In a statement released on Thursday, General Shelton said he was enthusiastic about joining the Red Hat board and about its “tremendous vision.” A native of Tarboro, N.C., Shelton received a Bachelors Degree in Textiles from North Carolina State University. He later became the 14th Chairman of the Joint Chiefs of Staff on October 1, 1997, and served two 2-year terms.
Meanwhile, Brian Behlendorf, a founder of the Apache Web server project; Miguel de Icaza, the co-founder of open-source desktop and server solution provider Ximian; Hans Reiser, creator of the Reiser file system; and Jeffrey Bates, a founder of the Slashdot Web site, have all pledged to help the CSPRI promote the use of open-source software in the public sector.
Behlendorf said that while he wants the public sector to adopt open-source technologies, he also wants to help the government to understand that it “can work with the open-source community to promote open standards, open systems and open government.”
De Icaza said he was excited about the opportunity to help further promote the use of free software in the government and all its branches.
But Reiser was attracted by the the open-source communitys ability to continue building on the infrastructure to support military grade security. “We have already rewritten the infrastructure supporting the old hierarchical semantics so that they can be upgraded without being discarded.
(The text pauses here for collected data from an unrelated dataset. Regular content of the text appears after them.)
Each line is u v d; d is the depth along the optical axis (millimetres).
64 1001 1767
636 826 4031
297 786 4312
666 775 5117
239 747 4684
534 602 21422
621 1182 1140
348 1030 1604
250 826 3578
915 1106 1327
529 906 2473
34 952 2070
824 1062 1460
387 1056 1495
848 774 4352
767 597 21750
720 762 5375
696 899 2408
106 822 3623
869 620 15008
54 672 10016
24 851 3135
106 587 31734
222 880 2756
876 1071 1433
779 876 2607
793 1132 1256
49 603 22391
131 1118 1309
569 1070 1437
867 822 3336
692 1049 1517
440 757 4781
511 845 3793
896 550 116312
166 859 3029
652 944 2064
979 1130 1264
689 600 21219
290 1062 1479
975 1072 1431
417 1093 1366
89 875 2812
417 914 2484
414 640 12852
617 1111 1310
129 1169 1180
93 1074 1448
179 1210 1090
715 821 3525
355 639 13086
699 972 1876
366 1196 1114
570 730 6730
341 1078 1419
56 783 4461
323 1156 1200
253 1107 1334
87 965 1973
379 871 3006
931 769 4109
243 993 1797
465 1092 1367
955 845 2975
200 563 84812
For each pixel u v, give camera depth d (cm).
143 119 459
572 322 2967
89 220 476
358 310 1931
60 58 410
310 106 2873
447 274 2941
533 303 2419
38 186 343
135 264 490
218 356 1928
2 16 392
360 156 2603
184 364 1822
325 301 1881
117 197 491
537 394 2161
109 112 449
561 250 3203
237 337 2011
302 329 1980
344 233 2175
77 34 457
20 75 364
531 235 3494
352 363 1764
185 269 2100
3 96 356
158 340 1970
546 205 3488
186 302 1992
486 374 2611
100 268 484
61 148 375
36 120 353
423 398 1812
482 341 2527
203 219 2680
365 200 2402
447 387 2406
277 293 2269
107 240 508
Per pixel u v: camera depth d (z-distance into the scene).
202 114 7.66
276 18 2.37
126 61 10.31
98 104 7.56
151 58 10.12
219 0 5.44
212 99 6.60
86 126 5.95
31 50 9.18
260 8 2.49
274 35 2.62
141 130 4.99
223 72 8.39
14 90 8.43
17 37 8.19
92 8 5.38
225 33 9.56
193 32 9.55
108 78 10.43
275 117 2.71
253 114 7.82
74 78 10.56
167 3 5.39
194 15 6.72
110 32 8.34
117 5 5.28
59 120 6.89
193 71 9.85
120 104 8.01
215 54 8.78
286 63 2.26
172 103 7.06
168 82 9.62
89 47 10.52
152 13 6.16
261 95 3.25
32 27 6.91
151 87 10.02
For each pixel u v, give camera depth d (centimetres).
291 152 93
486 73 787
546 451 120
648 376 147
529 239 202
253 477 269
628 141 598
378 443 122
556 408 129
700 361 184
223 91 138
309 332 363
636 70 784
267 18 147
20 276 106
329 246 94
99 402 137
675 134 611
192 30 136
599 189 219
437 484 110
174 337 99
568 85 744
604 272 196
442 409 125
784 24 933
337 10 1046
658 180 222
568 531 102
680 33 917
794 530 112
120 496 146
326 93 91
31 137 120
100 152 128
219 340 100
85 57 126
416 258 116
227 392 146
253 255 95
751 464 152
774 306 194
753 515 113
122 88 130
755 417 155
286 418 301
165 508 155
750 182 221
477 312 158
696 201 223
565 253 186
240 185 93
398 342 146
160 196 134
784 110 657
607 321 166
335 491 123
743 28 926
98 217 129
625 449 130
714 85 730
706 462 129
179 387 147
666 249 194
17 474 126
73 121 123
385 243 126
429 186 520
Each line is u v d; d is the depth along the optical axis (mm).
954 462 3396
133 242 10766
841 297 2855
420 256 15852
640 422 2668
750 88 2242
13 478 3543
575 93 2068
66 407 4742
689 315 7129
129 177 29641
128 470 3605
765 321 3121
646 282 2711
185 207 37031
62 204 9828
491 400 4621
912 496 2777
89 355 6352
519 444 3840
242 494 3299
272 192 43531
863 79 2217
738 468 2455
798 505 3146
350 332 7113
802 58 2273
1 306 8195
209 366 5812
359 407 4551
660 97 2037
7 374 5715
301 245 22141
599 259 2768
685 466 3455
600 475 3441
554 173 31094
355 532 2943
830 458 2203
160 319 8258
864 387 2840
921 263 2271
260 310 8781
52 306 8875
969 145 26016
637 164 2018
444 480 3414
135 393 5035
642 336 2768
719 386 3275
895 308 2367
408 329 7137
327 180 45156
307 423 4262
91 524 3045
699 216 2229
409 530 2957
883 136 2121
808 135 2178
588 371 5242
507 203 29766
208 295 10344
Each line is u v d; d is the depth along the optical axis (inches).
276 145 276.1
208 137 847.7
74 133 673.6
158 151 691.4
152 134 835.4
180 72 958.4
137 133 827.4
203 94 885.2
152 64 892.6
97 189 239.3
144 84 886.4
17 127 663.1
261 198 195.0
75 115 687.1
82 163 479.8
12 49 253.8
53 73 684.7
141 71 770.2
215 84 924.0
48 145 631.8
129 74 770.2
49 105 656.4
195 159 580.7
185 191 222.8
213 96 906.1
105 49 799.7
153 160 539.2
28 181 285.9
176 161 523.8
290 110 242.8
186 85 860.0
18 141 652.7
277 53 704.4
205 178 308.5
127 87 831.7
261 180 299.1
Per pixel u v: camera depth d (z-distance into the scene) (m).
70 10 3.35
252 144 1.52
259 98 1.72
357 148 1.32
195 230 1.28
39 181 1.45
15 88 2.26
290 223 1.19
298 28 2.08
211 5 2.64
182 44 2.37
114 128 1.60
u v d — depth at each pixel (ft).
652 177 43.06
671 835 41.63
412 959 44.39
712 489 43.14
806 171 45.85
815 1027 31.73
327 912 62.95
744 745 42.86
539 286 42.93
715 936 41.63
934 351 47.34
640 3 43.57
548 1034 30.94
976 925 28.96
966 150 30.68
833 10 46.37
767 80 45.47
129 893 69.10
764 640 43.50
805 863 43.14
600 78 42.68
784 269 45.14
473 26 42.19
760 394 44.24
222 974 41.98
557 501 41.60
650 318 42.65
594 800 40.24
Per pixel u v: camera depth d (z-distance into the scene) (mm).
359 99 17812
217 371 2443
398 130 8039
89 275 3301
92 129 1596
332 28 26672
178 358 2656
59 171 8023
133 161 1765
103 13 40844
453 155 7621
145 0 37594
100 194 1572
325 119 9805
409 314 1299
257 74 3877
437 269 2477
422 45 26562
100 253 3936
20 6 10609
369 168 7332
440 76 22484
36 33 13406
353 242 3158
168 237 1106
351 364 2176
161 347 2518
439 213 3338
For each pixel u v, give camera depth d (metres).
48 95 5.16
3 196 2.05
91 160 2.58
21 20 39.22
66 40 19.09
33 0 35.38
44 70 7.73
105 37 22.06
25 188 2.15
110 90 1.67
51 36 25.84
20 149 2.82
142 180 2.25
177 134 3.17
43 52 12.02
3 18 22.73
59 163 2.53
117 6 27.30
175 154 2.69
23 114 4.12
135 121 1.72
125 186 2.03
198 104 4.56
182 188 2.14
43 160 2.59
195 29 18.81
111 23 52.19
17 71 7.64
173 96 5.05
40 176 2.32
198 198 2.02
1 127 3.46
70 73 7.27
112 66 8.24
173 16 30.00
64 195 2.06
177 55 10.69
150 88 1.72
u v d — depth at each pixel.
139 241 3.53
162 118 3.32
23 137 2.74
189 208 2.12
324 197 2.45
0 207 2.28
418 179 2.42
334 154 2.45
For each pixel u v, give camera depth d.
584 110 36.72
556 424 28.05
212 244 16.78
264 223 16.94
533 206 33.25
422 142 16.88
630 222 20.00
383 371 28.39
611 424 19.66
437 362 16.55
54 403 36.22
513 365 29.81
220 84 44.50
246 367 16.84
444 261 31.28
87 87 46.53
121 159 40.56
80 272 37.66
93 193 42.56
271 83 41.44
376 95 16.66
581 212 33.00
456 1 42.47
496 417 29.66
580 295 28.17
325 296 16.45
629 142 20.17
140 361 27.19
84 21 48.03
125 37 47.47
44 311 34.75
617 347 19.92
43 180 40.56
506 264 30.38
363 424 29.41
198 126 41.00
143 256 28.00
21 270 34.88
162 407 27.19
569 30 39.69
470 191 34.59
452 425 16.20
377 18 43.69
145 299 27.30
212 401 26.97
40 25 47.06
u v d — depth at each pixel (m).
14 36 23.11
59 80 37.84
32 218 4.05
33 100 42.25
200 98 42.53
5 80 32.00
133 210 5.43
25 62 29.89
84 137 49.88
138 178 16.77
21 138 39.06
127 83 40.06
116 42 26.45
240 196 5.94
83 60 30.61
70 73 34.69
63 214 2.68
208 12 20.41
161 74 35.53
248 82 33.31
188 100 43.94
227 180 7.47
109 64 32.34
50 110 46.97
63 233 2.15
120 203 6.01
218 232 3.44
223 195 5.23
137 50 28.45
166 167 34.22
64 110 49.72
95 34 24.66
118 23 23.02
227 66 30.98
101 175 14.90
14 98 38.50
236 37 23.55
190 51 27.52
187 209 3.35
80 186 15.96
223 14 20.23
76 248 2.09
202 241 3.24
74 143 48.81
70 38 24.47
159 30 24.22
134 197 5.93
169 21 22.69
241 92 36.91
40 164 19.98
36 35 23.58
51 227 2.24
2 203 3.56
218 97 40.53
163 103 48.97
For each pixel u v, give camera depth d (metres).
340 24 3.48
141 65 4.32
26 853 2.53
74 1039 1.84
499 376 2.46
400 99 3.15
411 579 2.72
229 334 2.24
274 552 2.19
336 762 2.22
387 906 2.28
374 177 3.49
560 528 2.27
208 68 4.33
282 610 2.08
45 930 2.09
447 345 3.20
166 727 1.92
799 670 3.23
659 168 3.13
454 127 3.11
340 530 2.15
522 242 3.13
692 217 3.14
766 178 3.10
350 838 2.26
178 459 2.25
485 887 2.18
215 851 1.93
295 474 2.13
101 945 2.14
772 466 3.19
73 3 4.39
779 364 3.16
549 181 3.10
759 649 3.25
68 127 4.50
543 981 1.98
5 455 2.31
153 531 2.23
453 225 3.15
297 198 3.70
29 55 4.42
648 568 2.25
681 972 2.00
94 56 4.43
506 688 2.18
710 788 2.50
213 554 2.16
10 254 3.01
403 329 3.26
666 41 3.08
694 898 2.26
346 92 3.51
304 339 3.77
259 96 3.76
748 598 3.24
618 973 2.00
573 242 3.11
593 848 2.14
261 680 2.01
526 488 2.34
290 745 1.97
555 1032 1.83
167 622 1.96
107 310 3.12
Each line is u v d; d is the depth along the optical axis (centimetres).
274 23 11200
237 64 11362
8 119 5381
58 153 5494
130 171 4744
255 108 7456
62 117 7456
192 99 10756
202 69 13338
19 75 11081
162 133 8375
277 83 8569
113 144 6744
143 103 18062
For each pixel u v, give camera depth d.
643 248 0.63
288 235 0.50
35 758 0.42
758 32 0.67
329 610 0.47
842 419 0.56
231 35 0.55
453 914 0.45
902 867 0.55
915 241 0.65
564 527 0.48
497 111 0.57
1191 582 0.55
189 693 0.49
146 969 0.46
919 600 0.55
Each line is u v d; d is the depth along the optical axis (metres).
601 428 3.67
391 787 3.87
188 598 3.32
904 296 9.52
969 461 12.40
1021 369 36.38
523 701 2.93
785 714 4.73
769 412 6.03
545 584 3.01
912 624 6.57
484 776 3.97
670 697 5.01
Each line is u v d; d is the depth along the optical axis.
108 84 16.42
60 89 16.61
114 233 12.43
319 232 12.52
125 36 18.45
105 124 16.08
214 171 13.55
Now, with the assistance of CSPRI, we will be able to start working on these exciting new semantics. We will take Linux into the new millennium by adding support for semi-structured data querying and modeling,” he said.
Other companies working with Linux have recently moved to seek a federal stamp of approval for their applications running on Linux. IBM in February said it would work with the Linux community to enter the Common Criteria certification process for the Linux operating system early this year and will proceed to certify Linux at increasing security levels through next year.
Separately, Oracle Corp. also said in February that it would submit Red Hat Inc.s Linux Advanced Server for a Common Criteria evaluation at Evaluation Assurance Level 2. Once that is completed, which is expected to happen this year, the next step is to evaluate the Oracle9i Release 2 database on top of the evaluated Linux. That is expected to take a few months.